> Supplied passage:
So the response is, what I say is, my goal isn’t to bring you all the way to where I am theologically. My goal is to give you enough pause to say, and ask this question. Why has this book served the world, in the case of the Old Testament, well for thirty-four centuries, and why has the New Testament served mankind well for twenty centuries? And my goal is to give them pause to say, maybe there’s something in here that makes this book a classic if you want to address it that way, that’s worth taking a look at. After all, previous generations of humanity for centuries have done so. So isn’t it foolish to just toss that away? Isn’t there some value in taking a look and seeing what it says?
And my goal is not to persuade them into my entire theological model. My simple goal is to give them enough pause that they’ll open the Bible and take a look at it and then the Bible can do its work. And I think that sometimes we’ve gone for too much, and in going for too much in the process we’ve short-circuited people’s opportunity to come in. So obviously that’s one element of this equation. We want to ––
- Mark Matlock
- What About Bob’s baby steps.
- Dr. Darrell Bock
- That’s exactly right. Yeah.
- Mark Matlock
- You know what I mean? It’s not about what the goal is or the end is, which is where we typically teach for, but it’s going what steps do people need to take to get to a place?
- Dr. Darrell Bock
- That’s right.
- Mark Matlock
- And we have to ask this question, is the end necessarily the requirement? You know what I mean? Like can faith exist in these lower steps of faith and belief?
- Dr. Darrell Bock
- Well, as I often say when I’m on a college campus, I will say I find the closer a person gets to Jesus the more their regard for the Bible goes up.
- Mark Matlock
- And prayer, and everything else.
- Dr. Darrell Bock
- Exactly right. So the point is that you’ve got to have the right hub if you will. And so I think that you know, a key hub obviously is what you do and what you say about Jesus is a way to draw to people in. I’m concerned about ––
- Dr. Jay Sedwick, Jr.

Saved data entries

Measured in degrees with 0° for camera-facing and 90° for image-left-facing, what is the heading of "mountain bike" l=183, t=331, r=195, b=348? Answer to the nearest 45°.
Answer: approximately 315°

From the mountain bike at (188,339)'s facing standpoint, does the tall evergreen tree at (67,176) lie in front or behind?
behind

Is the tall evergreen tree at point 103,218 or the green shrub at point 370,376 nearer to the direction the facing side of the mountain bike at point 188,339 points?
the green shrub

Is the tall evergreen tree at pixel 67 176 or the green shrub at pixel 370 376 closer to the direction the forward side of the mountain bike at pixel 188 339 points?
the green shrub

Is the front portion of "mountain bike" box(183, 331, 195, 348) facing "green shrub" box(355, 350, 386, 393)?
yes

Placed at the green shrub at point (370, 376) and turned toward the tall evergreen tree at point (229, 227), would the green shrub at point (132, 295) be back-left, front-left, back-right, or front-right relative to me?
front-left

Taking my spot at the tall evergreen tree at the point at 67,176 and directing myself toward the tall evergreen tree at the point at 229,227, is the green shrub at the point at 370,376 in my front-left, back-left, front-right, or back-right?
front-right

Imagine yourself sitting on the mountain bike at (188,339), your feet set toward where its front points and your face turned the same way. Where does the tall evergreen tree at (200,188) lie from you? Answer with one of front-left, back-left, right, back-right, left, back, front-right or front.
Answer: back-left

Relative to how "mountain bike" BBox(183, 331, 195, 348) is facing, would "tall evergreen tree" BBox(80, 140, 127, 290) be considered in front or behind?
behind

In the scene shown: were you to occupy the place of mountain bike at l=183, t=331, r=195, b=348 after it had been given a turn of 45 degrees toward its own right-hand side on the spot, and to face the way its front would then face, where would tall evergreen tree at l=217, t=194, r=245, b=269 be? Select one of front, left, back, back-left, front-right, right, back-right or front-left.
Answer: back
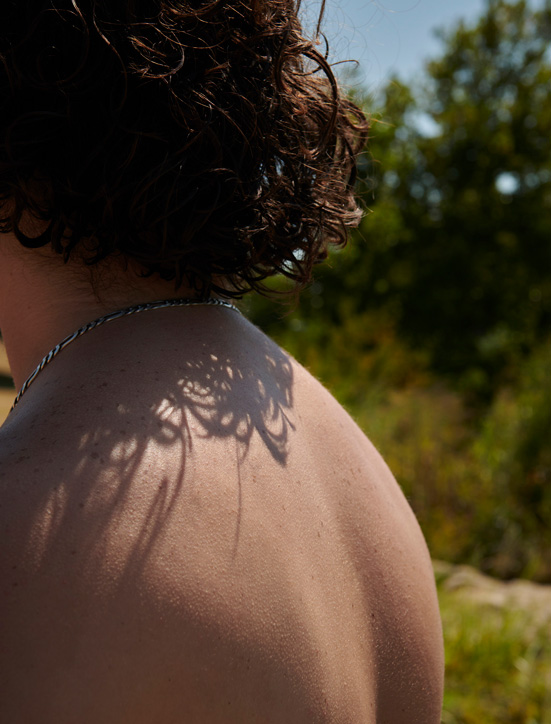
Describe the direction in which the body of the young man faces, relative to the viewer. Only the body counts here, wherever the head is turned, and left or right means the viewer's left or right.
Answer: facing away from the viewer and to the left of the viewer
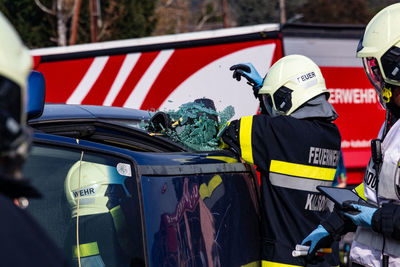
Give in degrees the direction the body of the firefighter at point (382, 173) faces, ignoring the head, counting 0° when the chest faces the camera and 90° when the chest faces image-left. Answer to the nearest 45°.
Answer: approximately 90°

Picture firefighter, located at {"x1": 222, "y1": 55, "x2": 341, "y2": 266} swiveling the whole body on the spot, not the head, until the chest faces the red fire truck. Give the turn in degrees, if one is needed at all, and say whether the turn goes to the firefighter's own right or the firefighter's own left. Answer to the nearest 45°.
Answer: approximately 45° to the firefighter's own right

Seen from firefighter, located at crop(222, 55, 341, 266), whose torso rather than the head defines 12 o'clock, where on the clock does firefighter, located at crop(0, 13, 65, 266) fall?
firefighter, located at crop(0, 13, 65, 266) is roughly at 8 o'clock from firefighter, located at crop(222, 55, 341, 266).

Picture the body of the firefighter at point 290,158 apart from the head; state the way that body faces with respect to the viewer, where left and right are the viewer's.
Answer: facing away from the viewer and to the left of the viewer

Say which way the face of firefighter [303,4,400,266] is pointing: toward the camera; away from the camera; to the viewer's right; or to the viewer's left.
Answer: to the viewer's left

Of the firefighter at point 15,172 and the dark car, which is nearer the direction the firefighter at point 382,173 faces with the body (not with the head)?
the dark car

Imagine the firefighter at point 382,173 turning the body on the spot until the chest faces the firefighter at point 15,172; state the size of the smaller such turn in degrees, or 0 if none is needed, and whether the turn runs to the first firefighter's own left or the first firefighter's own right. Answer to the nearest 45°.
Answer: approximately 45° to the first firefighter's own left

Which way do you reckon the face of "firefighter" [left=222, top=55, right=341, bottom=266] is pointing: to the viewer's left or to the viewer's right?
to the viewer's left
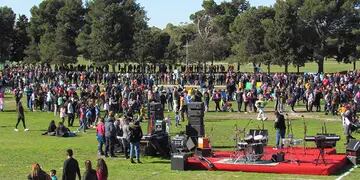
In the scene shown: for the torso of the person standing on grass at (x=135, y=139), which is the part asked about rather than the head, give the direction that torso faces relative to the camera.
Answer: away from the camera

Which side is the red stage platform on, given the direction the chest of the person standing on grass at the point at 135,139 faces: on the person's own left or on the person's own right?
on the person's own right

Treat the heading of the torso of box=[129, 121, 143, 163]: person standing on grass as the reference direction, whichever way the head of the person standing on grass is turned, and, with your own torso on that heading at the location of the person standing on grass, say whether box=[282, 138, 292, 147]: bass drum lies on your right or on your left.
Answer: on your right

> Task item A: From the transcript, reproduce everything from "So the response" down to "what it says?".
> Task item B: List each distinct person named as a speaker in the transcript.

> Exercise result A:
So the response is, what I say is, my goal isn’t to bring you all the way to where I am theologically. My goal is to give you enough pause to say, and ask this question. Why has this book served the world, in the case of the Old Testament, well for thirty-four centuries, and why has the New Testament served mankind well for twenty centuries? And my goal is to give them pause to say, maybe there’s something in here that makes this book a classic if you want to address it that way, that’s worth taking a look at. After all, previous generations of humanity for centuries have done so. So isn’t it foolish to just toss that away? Isn’t there some value in taking a look and seeing what it says?

> Exercise result B:
Mark Matlock
Dr. Darrell Bock
Dr. Jay Sedwick, Jr.